On se croirait presque dans une version comique de Une histoire vraie de David Lynch tant le film se traine, prend son temps... On frôle constamment la mollesse, même, mais ce qu semble - à priori - être une faille rédhibitoire pour une comédie devient étrangement un des vrais atouts du film.
Sa molesse rythmique et son néant scénaristique laissent toute la place au gag, quand il arrive, et le film ne craint pas de faire durer le plan, ce qui le rend souvent irrésistible et hilarant.





Mais surtout - et c'est là que réside la plus grande réussite du film - cette lenteur laisse le temps de contempler les acteurs et de les admirer dans l'improvisation totale, le plus souvent, ce qui est un vrai régal, notamment concernant le personnage de l'enfant, interprété de manière ébouriffante par un vrai petit prodige comique: Jackson Nicoll.
Ce gamin est une perle rare et le film a le vrai grand mérite de le révéler.
Rares sont les enfants au cinéma qui n'évoquent pas de petits singes savants minaudant à l'extrême et encore plus rares sont ils dans le domaine si casse-gueule de la comédie.
Mais ici, ce gosse est d'un naturel et d'un sérieux si confondant qu'il donne au film une dimension inattendue - que l'on trouvait déjà dans le génial Borat (toutes proportions gardées) avec le personnage de la pute noire - qui ferait presque croire que le film est un vrai documentaire, pris sur le vif (ce qu'il est en partie, pour le coup, du fait du principe de la caméra cachée) ou qu'on est totalement dans une vraie fiction.
Et c'est là que le film réussit son principal défi qui est de nous faire croire à ses personnages et même de nous les rendre attachants, drôles et même émouvant.
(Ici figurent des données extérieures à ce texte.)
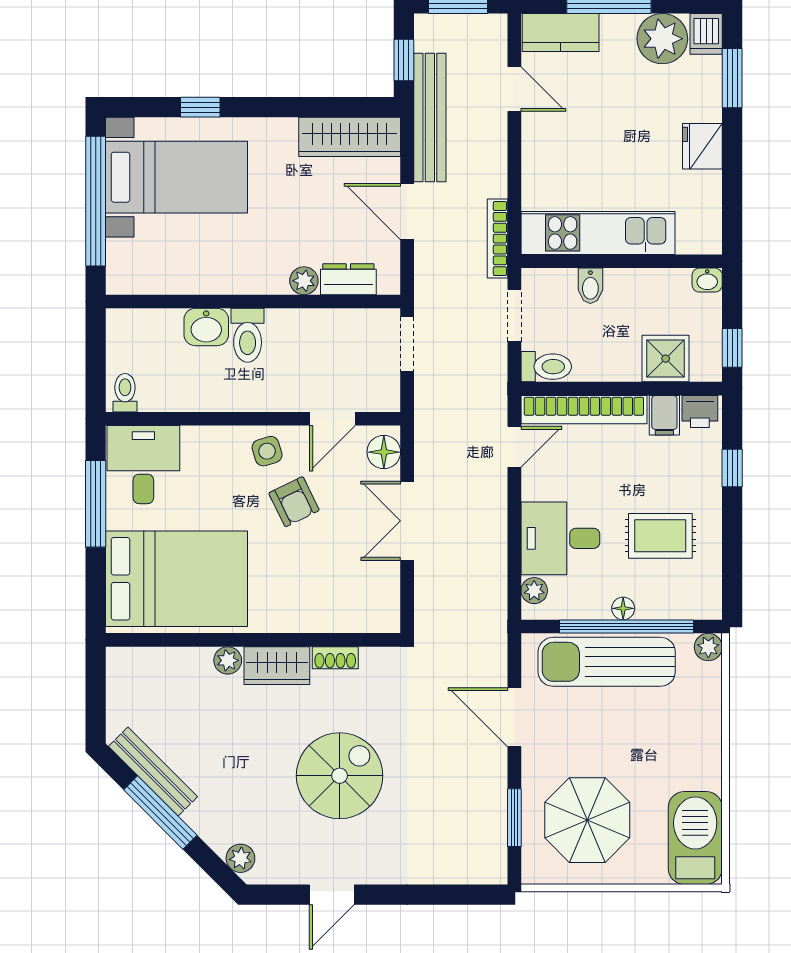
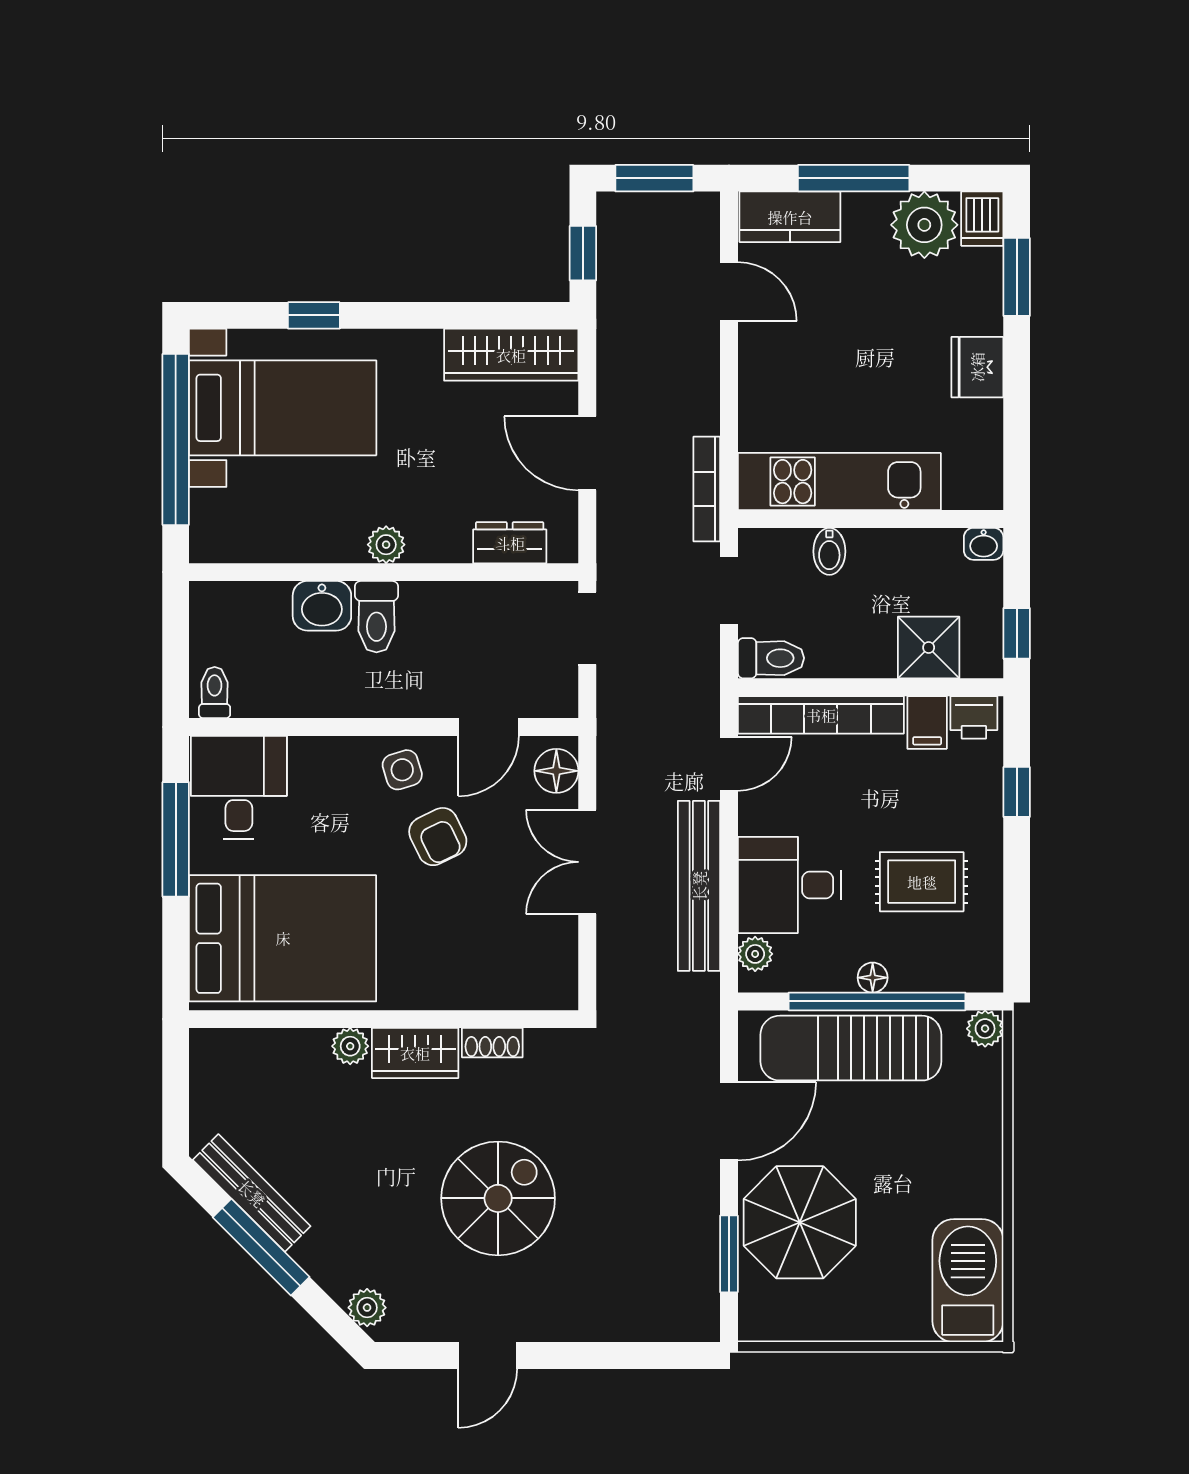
bench: (430, 117) -> (699, 886), moved
plant: (304, 281) -> (386, 545), moved
door: (514, 717) -> (729, 1121), swing flipped
parasol: (587, 820) -> (800, 1222), moved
Ce qui se joue dans le film entre Johnny Knoxville et Jackson Nicoll, transpire à l'écran et de cette rencontre de deux acteurs nait un film qui s'affranchit certes d'u scénario, tout autant de mise en scène mais qui parvient à exister, tel un OVNI cinématographique, dans le simple fait de capter le travail de cette complicité d'acteurs.
Il faut vraiment affirmer que Bad GranPa Doit absolument tout à ce petit prodige, car même si on est tordu de rire à chaque caméra cachée, le film n'aurait pu être qu'une succession de séquence sans aucun lien entre elle comme dans les précédents Jackass. Mais ce gamin fait le liant et émulsionne la sauce de manière assez spectaculaire et donne au film une dimension assez inédite dans le registre de la comédie qui le rend foutrement sympathique et touchant malgré son million de défauts.
Ce gosse vaut de l'or !!!
Bien plus que 600$ par mois.
Espérons qu'Hollywood aura le nez de l'employer à nouveau.